A survey created by @wesleyanhousing is attempting to provide more detailed information that will be later provided to administration. The survey includes questions such as what housing problems students have had in the past, whether maintenance reports were submitted regarding the problems and whether the problems reoccurred after maintenance visited.

The survey has been circulated to students, both residents and commuters. @wesleyanhousing hopes to use it to support student their claims about a petition they later plan on drafting and submitting to the administration.

“We encourage people to share this account and the survey with anyone who has attended Wesleyan in order to accurately gauge how students feel towards housing on this campus,” @wesleyanhousing said.

However, Moore said that any data from the survey would be flawed because the information was compromised. He pointed out that one problem with the survey is that it is open to the public and users are not required to submit proof that they live on campus or are a student at Wesleyan. Another problem is that users are able to take the survey more than once, potentially skewing results.

“I don’t know how much credibility we could put into it,” Moore said.

Despite these issues, Moore did acknowledge that such a survey could be indicative of a need for more student feedback. He brought up a past form used by the university (then college) to gauge student satisfaction with housing, titled the Residential Student Satisfaction Survey (or RSSS for short). He called the form “very comprehensive” and suggested that the it could be revived.

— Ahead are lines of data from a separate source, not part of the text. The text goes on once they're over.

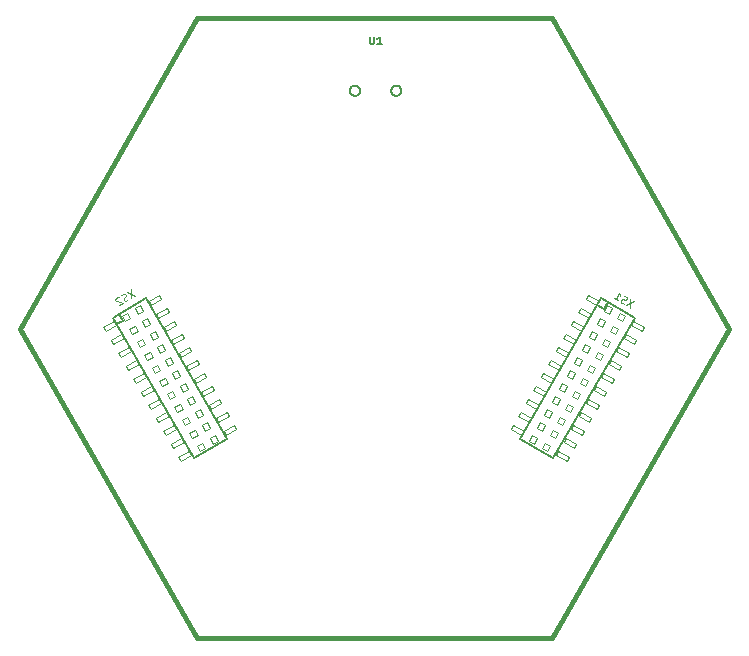
<source format=gbo>
G04 (created by PCBNEW-RS274X (2011-05-25)-stable) date Sat 31 Mar 2012 14:10:30 BST*
G01*
G70*
G90*
%MOIN*%
G04 Gerber Fmt 3.4, Leading zero omitted, Abs format*
%FSLAX34Y34*%
G04 APERTURE LIST*
%ADD10C,0.006000*%
%ADD11C,0.015000*%
%ADD12C,0.002600*%
%ADD13C,0.008000*%
%ADD14C,0.005000*%
%ADD15C,0.003500*%
G04 APERTURE END LIST*
G54D10*
G54D11*
X45400Y-39699D02*
X51305Y-29331D01*
X51305Y-50000D02*
X45400Y-39699D01*
X63116Y-50000D02*
X51305Y-50000D01*
X69022Y-39699D02*
X63116Y-50000D01*
X63116Y-29331D02*
X69022Y-39699D01*
X51305Y-29331D02*
X63116Y-29331D01*
G54D12*
X50033Y-38571D02*
X50111Y-38707D01*
X50111Y-38707D02*
X49762Y-38908D01*
X49684Y-38772D02*
X49762Y-38908D01*
X50033Y-38571D02*
X49684Y-38772D01*
X48526Y-39440D02*
X48605Y-39576D01*
X48605Y-39576D02*
X48256Y-39778D01*
X48177Y-39642D02*
X48256Y-39778D01*
X48526Y-39440D02*
X48177Y-39642D01*
X50283Y-39004D02*
X50361Y-39140D01*
X50361Y-39140D02*
X50012Y-39341D01*
X49934Y-39205D02*
X50012Y-39341D01*
X50283Y-39004D02*
X49934Y-39205D01*
X48776Y-39873D02*
X48855Y-40009D01*
X48855Y-40009D02*
X48506Y-40211D01*
X48427Y-40075D02*
X48506Y-40211D01*
X48776Y-39873D02*
X48427Y-40075D01*
X50533Y-39437D02*
X50611Y-39573D01*
X50611Y-39573D02*
X50262Y-39774D01*
X50184Y-39638D02*
X50262Y-39774D01*
X50533Y-39437D02*
X50184Y-39638D01*
X49026Y-40306D02*
X49105Y-40442D01*
X49105Y-40442D02*
X48756Y-40644D01*
X48677Y-40508D02*
X48756Y-40644D01*
X49026Y-40306D02*
X48677Y-40508D01*
X50783Y-39870D02*
X50861Y-40006D01*
X50861Y-40006D02*
X50512Y-40207D01*
X50434Y-40071D02*
X50512Y-40207D01*
X50783Y-39870D02*
X50434Y-40071D01*
X49276Y-40739D02*
X49355Y-40875D01*
X49355Y-40875D02*
X49006Y-41077D01*
X48927Y-40941D02*
X49006Y-41077D01*
X49276Y-40739D02*
X48927Y-40941D01*
X51033Y-40303D02*
X51111Y-40439D01*
X51111Y-40439D02*
X50762Y-40640D01*
X50684Y-40504D02*
X50762Y-40640D01*
X51033Y-40303D02*
X50684Y-40504D01*
X49526Y-41172D02*
X49605Y-41308D01*
X49605Y-41308D02*
X49256Y-41510D01*
X49177Y-41374D02*
X49256Y-41510D01*
X49526Y-41172D02*
X49177Y-41374D01*
X51283Y-40736D02*
X51361Y-40871D01*
X51361Y-40871D02*
X51012Y-41073D01*
X50934Y-40937D02*
X51012Y-41073D01*
X51283Y-40736D02*
X50934Y-40937D01*
X49776Y-41605D02*
X49854Y-41741D01*
X49854Y-41741D02*
X49505Y-41942D01*
X49427Y-41807D02*
X49505Y-41942D01*
X49776Y-41605D02*
X49427Y-41807D01*
X51532Y-41168D02*
X51611Y-41304D01*
X51611Y-41304D02*
X51262Y-41506D01*
X51183Y-41370D02*
X51262Y-41506D01*
X51532Y-41168D02*
X51183Y-41370D01*
X50026Y-42038D02*
X50104Y-42174D01*
X50104Y-42174D02*
X49755Y-42375D01*
X49677Y-42239D02*
X49755Y-42375D01*
X50026Y-42038D02*
X49677Y-42239D01*
X51782Y-41601D02*
X51861Y-41737D01*
X51861Y-41737D02*
X51512Y-41939D01*
X51433Y-41803D02*
X51512Y-41939D01*
X51782Y-41601D02*
X51433Y-41803D01*
X50276Y-42471D02*
X50354Y-42607D01*
X50354Y-42607D02*
X50005Y-42808D01*
X49927Y-42672D02*
X50005Y-42808D01*
X50276Y-42471D02*
X49927Y-42672D01*
X52032Y-42034D02*
X52111Y-42170D01*
X52111Y-42170D02*
X51762Y-42372D01*
X51683Y-42236D02*
X51762Y-42372D01*
X52032Y-42034D02*
X51683Y-42236D01*
X50526Y-42904D02*
X50604Y-43040D01*
X50604Y-43040D02*
X50255Y-43241D01*
X50177Y-43105D02*
X50255Y-43241D01*
X50526Y-42904D02*
X50177Y-43105D01*
X52282Y-42467D02*
X52361Y-42603D01*
X52361Y-42603D02*
X52012Y-42805D01*
X51933Y-42669D02*
X52012Y-42805D01*
X52282Y-42467D02*
X51933Y-42669D01*
X50776Y-43337D02*
X50854Y-43473D01*
X50854Y-43473D02*
X50505Y-43674D01*
X50427Y-43538D02*
X50505Y-43674D01*
X50776Y-43337D02*
X50427Y-43538D01*
X52532Y-42900D02*
X52611Y-43036D01*
X52611Y-43036D02*
X52262Y-43238D01*
X52183Y-43102D02*
X52262Y-43238D01*
X52532Y-42900D02*
X52183Y-43102D01*
X51026Y-43770D02*
X51104Y-43906D01*
X51104Y-43906D02*
X50755Y-44107D01*
X50677Y-43971D02*
X50755Y-44107D01*
X51026Y-43770D02*
X50677Y-43971D01*
X48964Y-39162D02*
X49064Y-39336D01*
X49064Y-39336D02*
X48891Y-39436D01*
X48791Y-39262D02*
X48891Y-39436D01*
X48964Y-39162D02*
X48791Y-39262D01*
X49214Y-39595D02*
X49314Y-39769D01*
X49314Y-39769D02*
X49141Y-39869D01*
X49041Y-39695D02*
X49141Y-39869D01*
X49214Y-39595D02*
X49041Y-39695D01*
X49464Y-40028D02*
X49564Y-40202D01*
X49564Y-40202D02*
X49391Y-40302D01*
X49291Y-40128D02*
X49391Y-40302D01*
X49464Y-40028D02*
X49291Y-40128D01*
X49714Y-40461D02*
X49814Y-40635D01*
X49814Y-40635D02*
X49641Y-40735D01*
X49541Y-40561D02*
X49641Y-40735D01*
X49714Y-40461D02*
X49541Y-40561D01*
X49964Y-40894D02*
X50064Y-41068D01*
X50064Y-41068D02*
X49891Y-41168D01*
X49791Y-40994D02*
X49891Y-41168D01*
X49964Y-40894D02*
X49791Y-40994D01*
X50214Y-41327D02*
X50314Y-41501D01*
X50314Y-41501D02*
X50141Y-41601D01*
X50041Y-41427D02*
X50141Y-41601D01*
X50214Y-41327D02*
X50041Y-41427D01*
X50464Y-41760D02*
X50564Y-41934D01*
X50564Y-41934D02*
X50391Y-42034D01*
X50291Y-41860D02*
X50391Y-42034D01*
X50464Y-41760D02*
X50291Y-41860D01*
X50714Y-42193D02*
X50814Y-42367D01*
X50814Y-42367D02*
X50641Y-42467D01*
X50541Y-42293D02*
X50641Y-42467D01*
X50714Y-42193D02*
X50541Y-42293D01*
X50964Y-42626D02*
X51064Y-42800D01*
X51064Y-42800D02*
X50891Y-42900D01*
X50791Y-42726D02*
X50891Y-42900D01*
X50964Y-42626D02*
X50791Y-42726D01*
X51214Y-43059D02*
X51314Y-43233D01*
X51314Y-43233D02*
X51141Y-43333D01*
X51041Y-43159D02*
X51141Y-43333D01*
X51214Y-43059D02*
X51041Y-43159D01*
X51464Y-43492D02*
X51564Y-43666D01*
X51564Y-43666D02*
X51391Y-43766D01*
X51291Y-43592D02*
X51391Y-43766D01*
X51464Y-43492D02*
X51291Y-43592D01*
X51897Y-43242D02*
X51997Y-43416D01*
X51997Y-43416D02*
X51824Y-43516D01*
X51724Y-43342D02*
X51824Y-43516D01*
X51897Y-43242D02*
X51724Y-43342D01*
X49647Y-39345D02*
X49747Y-39519D01*
X49747Y-39519D02*
X49574Y-39619D01*
X49474Y-39445D02*
X49574Y-39619D01*
X49647Y-39345D02*
X49474Y-39445D01*
X49897Y-39778D02*
X49997Y-39952D01*
X49997Y-39952D02*
X49824Y-40052D01*
X49724Y-39878D02*
X49824Y-40052D01*
X49897Y-39778D02*
X49724Y-39878D01*
X50147Y-40211D02*
X50247Y-40385D01*
X50247Y-40385D02*
X50074Y-40485D01*
X49974Y-40311D02*
X50074Y-40485D01*
X50147Y-40211D02*
X49974Y-40311D01*
X50397Y-40644D02*
X50497Y-40818D01*
X50497Y-40818D02*
X50324Y-40918D01*
X50224Y-40744D02*
X50324Y-40918D01*
X50397Y-40644D02*
X50224Y-40744D01*
X50647Y-41077D02*
X50747Y-41251D01*
X50747Y-41251D02*
X50574Y-41351D01*
X50474Y-41177D02*
X50574Y-41351D01*
X50647Y-41077D02*
X50474Y-41177D01*
X50897Y-41510D02*
X50997Y-41684D01*
X50997Y-41684D02*
X50824Y-41784D01*
X50724Y-41610D02*
X50824Y-41784D01*
X50897Y-41510D02*
X50724Y-41610D01*
X51147Y-41943D02*
X51247Y-42117D01*
X51247Y-42117D02*
X51074Y-42217D01*
X50974Y-42043D02*
X51074Y-42217D01*
X51147Y-41943D02*
X50974Y-42043D01*
X51397Y-42376D02*
X51497Y-42550D01*
X51497Y-42550D02*
X51324Y-42650D01*
X51224Y-42476D02*
X51324Y-42650D01*
X51397Y-42376D02*
X51224Y-42476D01*
X51647Y-42809D02*
X51747Y-42983D01*
X51747Y-42983D02*
X51574Y-43083D01*
X51474Y-42909D02*
X51574Y-43083D01*
X51647Y-42809D02*
X51474Y-42909D01*
X49397Y-38912D02*
X49497Y-39086D01*
X49497Y-39086D02*
X49324Y-39186D01*
X49224Y-39012D02*
X49324Y-39186D01*
X49397Y-38912D02*
X49224Y-39012D01*
G54D13*
X48484Y-39313D02*
X51193Y-44005D01*
X51193Y-44005D02*
X52303Y-43364D01*
X52303Y-43364D02*
X49594Y-38672D01*
X49594Y-38672D02*
X48484Y-39313D01*
G54D14*
X48698Y-39201D02*
X48823Y-39417D01*
X48606Y-39542D02*
X48823Y-39417D01*
G54D12*
X66194Y-39642D02*
X66115Y-39778D01*
X66115Y-39778D02*
X65766Y-39576D01*
X65845Y-39440D02*
X65766Y-39576D01*
X66194Y-39642D02*
X65845Y-39440D01*
X64687Y-38772D02*
X64609Y-38908D01*
X64609Y-38908D02*
X64260Y-38707D01*
X64338Y-38571D02*
X64260Y-38707D01*
X64687Y-38772D02*
X64338Y-38571D01*
X65944Y-40075D02*
X65865Y-40211D01*
X65865Y-40211D02*
X65516Y-40009D01*
X65595Y-39873D02*
X65516Y-40009D01*
X65944Y-40075D02*
X65595Y-39873D01*
X64437Y-39205D02*
X64359Y-39341D01*
X64359Y-39341D02*
X64010Y-39140D01*
X64088Y-39004D02*
X64010Y-39140D01*
X64437Y-39205D02*
X64088Y-39004D01*
X65694Y-40508D02*
X65615Y-40644D01*
X65615Y-40644D02*
X65266Y-40442D01*
X65345Y-40306D02*
X65266Y-40442D01*
X65694Y-40508D02*
X65345Y-40306D01*
X64187Y-39638D02*
X64109Y-39774D01*
X64109Y-39774D02*
X63760Y-39573D01*
X63838Y-39437D02*
X63760Y-39573D01*
X64187Y-39638D02*
X63838Y-39437D01*
X65444Y-40941D02*
X65365Y-41077D01*
X65365Y-41077D02*
X65016Y-40875D01*
X65095Y-40739D02*
X65016Y-40875D01*
X65444Y-40941D02*
X65095Y-40739D01*
X63937Y-40071D02*
X63859Y-40207D01*
X63859Y-40207D02*
X63510Y-40006D01*
X63588Y-39870D02*
X63510Y-40006D01*
X63937Y-40071D02*
X63588Y-39870D01*
X65194Y-41374D02*
X65115Y-41510D01*
X65115Y-41510D02*
X64766Y-41308D01*
X64845Y-41172D02*
X64766Y-41308D01*
X65194Y-41374D02*
X64845Y-41172D01*
X63687Y-40504D02*
X63609Y-40640D01*
X63609Y-40640D02*
X63260Y-40439D01*
X63338Y-40303D02*
X63260Y-40439D01*
X63687Y-40504D02*
X63338Y-40303D01*
X64944Y-41807D02*
X64866Y-41942D01*
X64866Y-41942D02*
X64517Y-41741D01*
X64595Y-41605D02*
X64517Y-41741D01*
X64944Y-41807D02*
X64595Y-41605D01*
X63437Y-40937D02*
X63359Y-41073D01*
X63359Y-41073D02*
X63010Y-40871D01*
X63088Y-40736D02*
X63010Y-40871D01*
X63437Y-40937D02*
X63088Y-40736D01*
X64694Y-42239D02*
X64616Y-42375D01*
X64616Y-42375D02*
X64267Y-42174D01*
X64345Y-42038D02*
X64267Y-42174D01*
X64694Y-42239D02*
X64345Y-42038D01*
X63188Y-41370D02*
X63109Y-41506D01*
X63109Y-41506D02*
X62760Y-41304D01*
X62839Y-41168D02*
X62760Y-41304D01*
X63188Y-41370D02*
X62839Y-41168D01*
X64444Y-42672D02*
X64366Y-42808D01*
X64366Y-42808D02*
X64017Y-42607D01*
X64095Y-42471D02*
X64017Y-42607D01*
X64444Y-42672D02*
X64095Y-42471D01*
X62938Y-41803D02*
X62859Y-41939D01*
X62859Y-41939D02*
X62510Y-41737D01*
X62589Y-41601D02*
X62510Y-41737D01*
X62938Y-41803D02*
X62589Y-41601D01*
X64194Y-43105D02*
X64116Y-43241D01*
X64116Y-43241D02*
X63767Y-43040D01*
X63845Y-42904D02*
X63767Y-43040D01*
X64194Y-43105D02*
X63845Y-42904D01*
X62688Y-42236D02*
X62609Y-42372D01*
X62609Y-42372D02*
X62260Y-42170D01*
X62339Y-42034D02*
X62260Y-42170D01*
X62688Y-42236D02*
X62339Y-42034D01*
X63944Y-43538D02*
X63866Y-43674D01*
X63866Y-43674D02*
X63517Y-43473D01*
X63595Y-43337D02*
X63517Y-43473D01*
X63944Y-43538D02*
X63595Y-43337D01*
X62438Y-42669D02*
X62359Y-42805D01*
X62359Y-42805D02*
X62010Y-42603D01*
X62089Y-42467D02*
X62010Y-42603D01*
X62438Y-42669D02*
X62089Y-42467D01*
X63694Y-43971D02*
X63616Y-44107D01*
X63616Y-44107D02*
X63267Y-43906D01*
X63345Y-43770D02*
X63267Y-43906D01*
X63694Y-43971D02*
X63345Y-43770D01*
X62188Y-43102D02*
X62109Y-43238D01*
X62109Y-43238D02*
X61760Y-43036D01*
X61839Y-42900D02*
X61760Y-43036D01*
X62188Y-43102D02*
X61839Y-42900D01*
X65147Y-39012D02*
X65047Y-39186D01*
X65047Y-39186D02*
X64874Y-39086D01*
X64974Y-38912D02*
X64874Y-39086D01*
X65147Y-39012D02*
X64974Y-38912D01*
X64897Y-39445D02*
X64797Y-39619D01*
X64797Y-39619D02*
X64624Y-39519D01*
X64724Y-39345D02*
X64624Y-39519D01*
X64897Y-39445D02*
X64724Y-39345D01*
X64647Y-39878D02*
X64547Y-40052D01*
X64547Y-40052D02*
X64374Y-39952D01*
X64474Y-39778D02*
X64374Y-39952D01*
X64647Y-39878D02*
X64474Y-39778D01*
X64397Y-40311D02*
X64297Y-40485D01*
X64297Y-40485D02*
X64124Y-40385D01*
X64224Y-40211D02*
X64124Y-40385D01*
X64397Y-40311D02*
X64224Y-40211D01*
X64147Y-40744D02*
X64047Y-40918D01*
X64047Y-40918D02*
X63874Y-40818D01*
X63974Y-40644D02*
X63874Y-40818D01*
X64147Y-40744D02*
X63974Y-40644D01*
X63897Y-41177D02*
X63797Y-41351D01*
X63797Y-41351D02*
X63624Y-41251D01*
X63724Y-41077D02*
X63624Y-41251D01*
X63897Y-41177D02*
X63724Y-41077D01*
X63647Y-41610D02*
X63547Y-41784D01*
X63547Y-41784D02*
X63374Y-41684D01*
X63474Y-41510D02*
X63374Y-41684D01*
X63647Y-41610D02*
X63474Y-41510D01*
X63397Y-42043D02*
X63297Y-42217D01*
X63297Y-42217D02*
X63124Y-42117D01*
X63224Y-41943D02*
X63124Y-42117D01*
X63397Y-42043D02*
X63224Y-41943D01*
X63147Y-42476D02*
X63047Y-42650D01*
X63047Y-42650D02*
X62874Y-42550D01*
X62974Y-42376D02*
X62874Y-42550D01*
X63147Y-42476D02*
X62974Y-42376D01*
X62897Y-42909D02*
X62797Y-43083D01*
X62797Y-43083D02*
X62624Y-42983D01*
X62724Y-42809D02*
X62624Y-42983D01*
X62897Y-42909D02*
X62724Y-42809D01*
X62647Y-43342D02*
X62547Y-43516D01*
X62547Y-43516D02*
X62374Y-43416D01*
X62474Y-43242D02*
X62374Y-43416D01*
X62647Y-43342D02*
X62474Y-43242D01*
X63080Y-43592D02*
X62980Y-43766D01*
X62980Y-43766D02*
X62807Y-43666D01*
X62907Y-43492D02*
X62807Y-43666D01*
X63080Y-43592D02*
X62907Y-43492D01*
X65330Y-39695D02*
X65230Y-39869D01*
X65230Y-39869D02*
X65057Y-39769D01*
X65157Y-39595D02*
X65057Y-39769D01*
X65330Y-39695D02*
X65157Y-39595D01*
X65080Y-40128D02*
X64980Y-40302D01*
X64980Y-40302D02*
X64807Y-40202D01*
X64907Y-40028D02*
X64807Y-40202D01*
X65080Y-40128D02*
X64907Y-40028D01*
X64830Y-40561D02*
X64730Y-40735D01*
X64730Y-40735D02*
X64557Y-40635D01*
X64657Y-40461D02*
X64557Y-40635D01*
X64830Y-40561D02*
X64657Y-40461D01*
X64580Y-40994D02*
X64480Y-41168D01*
X64480Y-41168D02*
X64307Y-41068D01*
X64407Y-40894D02*
X64307Y-41068D01*
X64580Y-40994D02*
X64407Y-40894D01*
X64330Y-41427D02*
X64230Y-41601D01*
X64230Y-41601D02*
X64057Y-41501D01*
X64157Y-41327D02*
X64057Y-41501D01*
X64330Y-41427D02*
X64157Y-41327D01*
X64080Y-41860D02*
X63980Y-42034D01*
X63980Y-42034D02*
X63807Y-41934D01*
X63907Y-41760D02*
X63807Y-41934D01*
X64080Y-41860D02*
X63907Y-41760D01*
X63830Y-42293D02*
X63730Y-42467D01*
X63730Y-42467D02*
X63557Y-42367D01*
X63657Y-42193D02*
X63557Y-42367D01*
X63830Y-42293D02*
X63657Y-42193D01*
X63580Y-42726D02*
X63480Y-42900D01*
X63480Y-42900D02*
X63307Y-42800D01*
X63407Y-42626D02*
X63307Y-42800D01*
X63580Y-42726D02*
X63407Y-42626D01*
X63330Y-43159D02*
X63230Y-43333D01*
X63230Y-43333D02*
X63057Y-43233D01*
X63157Y-43059D02*
X63057Y-43233D01*
X63330Y-43159D02*
X63157Y-43059D01*
X65580Y-39262D02*
X65480Y-39436D01*
X65480Y-39436D02*
X65307Y-39336D01*
X65407Y-39162D02*
X65307Y-39336D01*
X65580Y-39262D02*
X65407Y-39162D01*
G54D13*
X64777Y-38672D02*
X62068Y-43364D01*
X62068Y-43364D02*
X63178Y-44005D01*
X63178Y-44005D02*
X65887Y-39313D01*
X65887Y-39313D02*
X64777Y-38672D01*
G54D14*
X64981Y-38801D02*
X64856Y-39017D01*
X64639Y-38892D02*
X64856Y-39017D01*
G54D10*
X58109Y-31750D02*
X58105Y-31783D01*
X58096Y-31814D01*
X58080Y-31844D01*
X58059Y-31869D01*
X58034Y-31890D01*
X58004Y-31906D01*
X57973Y-31916D01*
X57940Y-31919D01*
X57908Y-31916D01*
X57876Y-31907D01*
X57846Y-31892D01*
X57821Y-31871D01*
X57799Y-31846D01*
X57783Y-31816D01*
X57773Y-31785D01*
X57770Y-31752D01*
X57772Y-31720D01*
X57781Y-31688D01*
X57797Y-31658D01*
X57817Y-31632D01*
X57842Y-31611D01*
X57871Y-31595D01*
X57903Y-31584D01*
X57936Y-31581D01*
X57968Y-31583D01*
X58000Y-31592D01*
X58030Y-31607D01*
X58056Y-31627D01*
X58077Y-31653D01*
X58094Y-31681D01*
X58104Y-31713D01*
X58108Y-31746D01*
X58109Y-31750D01*
X56731Y-31750D02*
X56727Y-31783D01*
X56718Y-31814D01*
X56702Y-31844D01*
X56681Y-31869D01*
X56656Y-31890D01*
X56626Y-31906D01*
X56595Y-31916D01*
X56562Y-31919D01*
X56530Y-31916D01*
X56498Y-31907D01*
X56468Y-31892D01*
X56443Y-31871D01*
X56421Y-31846D01*
X56405Y-31816D01*
X56395Y-31785D01*
X56392Y-31752D01*
X56394Y-31720D01*
X56403Y-31688D01*
X56419Y-31658D01*
X56439Y-31632D01*
X56464Y-31611D01*
X56493Y-31595D01*
X56525Y-31584D01*
X56558Y-31581D01*
X56590Y-31583D01*
X56622Y-31592D01*
X56652Y-31607D01*
X56678Y-31627D01*
X56699Y-31653D01*
X56716Y-31681D01*
X56726Y-31713D01*
X56730Y-31746D01*
X56731Y-31750D01*
G54D14*
X57060Y-29951D02*
X57060Y-30154D01*
X57071Y-30177D01*
X57083Y-30189D01*
X57107Y-30201D01*
X57155Y-30201D01*
X57179Y-30189D01*
X57190Y-30177D01*
X57202Y-30154D01*
X57202Y-29951D01*
X57452Y-30201D02*
X57310Y-30201D01*
X57381Y-30201D02*
X57381Y-29951D01*
X57357Y-29987D01*
X57333Y-30011D01*
X57310Y-30023D01*
G54D15*
X49101Y-38371D02*
X49083Y-38671D01*
X48958Y-38454D02*
X49226Y-38588D01*
X49004Y-38703D02*
X48980Y-38730D01*
X48928Y-38760D01*
X48901Y-38762D01*
X48885Y-38758D01*
X48864Y-38743D01*
X48852Y-38722D01*
X48849Y-38696D01*
X48853Y-38680D01*
X48868Y-38657D01*
X48904Y-38623D01*
X48919Y-38601D01*
X48922Y-38585D01*
X48921Y-38559D01*
X48909Y-38538D01*
X48887Y-38523D01*
X48871Y-38518D01*
X48844Y-38520D01*
X48792Y-38550D01*
X48768Y-38578D01*
X48691Y-38636D02*
X48674Y-38632D01*
X48649Y-38633D01*
X48597Y-38663D01*
X48582Y-38685D01*
X48577Y-38702D01*
X48580Y-38728D01*
X48592Y-38749D01*
X48619Y-38774D01*
X48814Y-38826D01*
X48681Y-38903D01*
X65864Y-38771D02*
X65596Y-38905D01*
X65721Y-38688D02*
X65739Y-38988D01*
X65529Y-38853D02*
X65493Y-38845D01*
X65441Y-38815D01*
X65426Y-38793D01*
X65422Y-38777D01*
X65424Y-38751D01*
X65436Y-38730D01*
X65457Y-38715D01*
X65473Y-38711D01*
X65500Y-38712D01*
X65548Y-38726D01*
X65575Y-38728D01*
X65590Y-38723D01*
X65612Y-38709D01*
X65624Y-38688D01*
X65626Y-38661D01*
X65622Y-38645D01*
X65607Y-38623D01*
X65555Y-38593D01*
X65519Y-38586D01*
X65194Y-38673D02*
X65317Y-38744D01*
X65255Y-38708D02*
X65380Y-38492D01*
X65383Y-38535D01*
X65392Y-38568D01*
X65406Y-38590D01*
M02*

</source>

For clarification purposes, @wesleyanhousing said that, “We would like to add that this [account] is not a means of bypassing the maintenance process but as a means to show systematic issues that have not been dealt with.”

Likewise, Scott said that none of her comments or the alleged housing issues were a reflection of Wesleyan’s maintenance staff.

“I understand there’s problems and I’ve dealt with the problems, but we should know that there’s people at our school willing to help,” Scott said. “We have the best cleaning staff at our school, they go above and beyond. Maintenance has been really good to us, too. There’s people out there for us.”

Though Moore and Seward readily commented, other administration members refrained from doing so. VWU President Scott Miller directed comments to Moore, as did Assistant Vice President for Marketing and Communications Stephanie Smago; Assistant Director of Physical Plant Operations, Grounds and Housekeeping Michael Rigby and Director of Physical Plant Operations Donald Coberly.

It is important to note that all of the photos pictured here and on the front page are from the @wesleyanhousing Instagram account, whose administrators remain anonymous. Likewise, those who submit photos for publication to this account are kept anonymous. Because of this, the Marlin Chronicle cannot guarantee that the photos have not been edited or otherwise altered.